**SELECTED PASSAGE**
------------------------------------------------
Had trouble again with twine. Mad enough to wish I was a bad tornado. Swore at God. Yet go three morning masses! Only cooled down by late afternoon. Am I a real enemy of the cross or a very very Sorry Saint? Used abusive words at Angels and Saints (not paints). –From the diary of Henry Darger
“The growing good of the world is partly dependent on unhistoric acts; and that things are not so ill with you and me as they might have been, is half owing to the number who lived faithfully a hidden life,” wrote George Eliot. So it is with Jim Elledge’s H, a poetry-diary-chronicle of the life of posthumously acclaimed outsider artist Henry Darger. This is not the Darger of fantastical childhood and slaughter and eviscerated girl-saints, but the man who spent most of his life alone, who went to ten masses a day and never spoke to anyone, who went muttering to and from work in anonymity. It is, in so many words, a chronicle of dailiness, fascinating and moving in the feeling it gives us of being casual witness to the artist’s actual, uncelebrated physical life, like color film suddenly being found against the laws of physics in a Renaissance century where there was nothing but portraiture. It is the story of the pre-fame and therefore pre-death Darger, whose smeared rainy face was seen on Chicago streets millions of times, and never noticed: a face that might have gone on being anonymous always until it suddenly came alive by stumbling—by chance—into the lens of a great street photographer like Robert Frank or Henri Cartier-Bresson; it is an incidental salvaging of a visage that is suddenly profound only when seen in the context of a larger art (in Darger’s case, his own.)
------------------------------------------------
**PROBLEM SET**
(A) Translate this sentence from the review into Spanish: "This is not the Darger of fantastical childhood and slaughter and eviscerated girl-saints, but the man who spent most of his life alone, who went to ten masses a day and never spoke to anyone, who went muttering to and from work in anonymity."
(B) Answer these questions from the review:
(i) According to the diary entry that opens the review, how many morning masses did the writer attend?
(ii) Who wrote the line about "unhistoric acts" that the review quotes?
(iii) Which two street photographers does the review name?

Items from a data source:
------------------------------------------------
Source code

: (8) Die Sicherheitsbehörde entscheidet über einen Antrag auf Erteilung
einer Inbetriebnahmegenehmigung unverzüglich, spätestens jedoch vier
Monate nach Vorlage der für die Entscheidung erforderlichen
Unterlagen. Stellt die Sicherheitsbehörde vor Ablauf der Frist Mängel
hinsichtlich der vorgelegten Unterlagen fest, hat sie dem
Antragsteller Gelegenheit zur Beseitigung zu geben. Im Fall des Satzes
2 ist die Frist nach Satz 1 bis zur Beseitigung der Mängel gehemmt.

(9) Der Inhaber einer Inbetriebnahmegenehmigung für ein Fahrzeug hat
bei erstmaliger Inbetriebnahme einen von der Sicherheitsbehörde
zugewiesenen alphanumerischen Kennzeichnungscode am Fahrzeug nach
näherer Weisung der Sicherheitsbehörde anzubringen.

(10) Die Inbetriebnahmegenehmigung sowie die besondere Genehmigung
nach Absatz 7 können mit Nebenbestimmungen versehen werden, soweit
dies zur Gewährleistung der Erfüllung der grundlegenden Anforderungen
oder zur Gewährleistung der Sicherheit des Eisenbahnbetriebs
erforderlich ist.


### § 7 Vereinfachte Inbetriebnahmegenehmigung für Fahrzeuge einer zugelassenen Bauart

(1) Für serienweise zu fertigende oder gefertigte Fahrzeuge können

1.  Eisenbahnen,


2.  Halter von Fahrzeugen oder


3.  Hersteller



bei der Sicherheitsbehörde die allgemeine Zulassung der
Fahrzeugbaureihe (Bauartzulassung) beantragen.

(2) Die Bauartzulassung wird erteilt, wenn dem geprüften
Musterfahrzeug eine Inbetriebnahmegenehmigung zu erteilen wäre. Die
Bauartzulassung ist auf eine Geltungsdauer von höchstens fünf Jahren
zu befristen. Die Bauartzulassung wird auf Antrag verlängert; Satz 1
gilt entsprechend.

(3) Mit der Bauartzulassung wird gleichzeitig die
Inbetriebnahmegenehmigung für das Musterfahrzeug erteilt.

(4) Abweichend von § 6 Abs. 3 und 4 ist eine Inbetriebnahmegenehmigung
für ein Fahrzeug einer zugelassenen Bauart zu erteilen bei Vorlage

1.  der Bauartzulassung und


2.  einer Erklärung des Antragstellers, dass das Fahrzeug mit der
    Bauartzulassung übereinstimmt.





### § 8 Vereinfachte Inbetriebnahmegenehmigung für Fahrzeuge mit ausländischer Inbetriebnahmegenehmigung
------------------------------------------------
**PER-TASK OUTPUTS**
(A) Este no es el Darger de la infancia fantástica y la matanza y las niñas santas destripadas, sino el hombre que pasó la mayor parte de su vida solo, que iba a diez misas al día y nunca hablaba con nadie, que iba y volvía del trabajo murmurando en el anonimato.

(B)
(i) Three.
(ii) George Eliot.
(iii) Robert Frank and Henri Cartier-Bresson.